◆ WHAT YOU HAVE TO DO ◆
Below are the records; copy each line in which "menjadi" can be found.

Saved data entries
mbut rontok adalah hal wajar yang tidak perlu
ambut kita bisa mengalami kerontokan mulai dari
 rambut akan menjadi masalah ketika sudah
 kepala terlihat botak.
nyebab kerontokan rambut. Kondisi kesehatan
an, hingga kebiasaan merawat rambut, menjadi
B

◆ RESPONSE TO THIS EXERCISE ◆
 rambut akan menjadi masalah ketika sudah
an, hingga kebiasaan merawat rambut, menjadi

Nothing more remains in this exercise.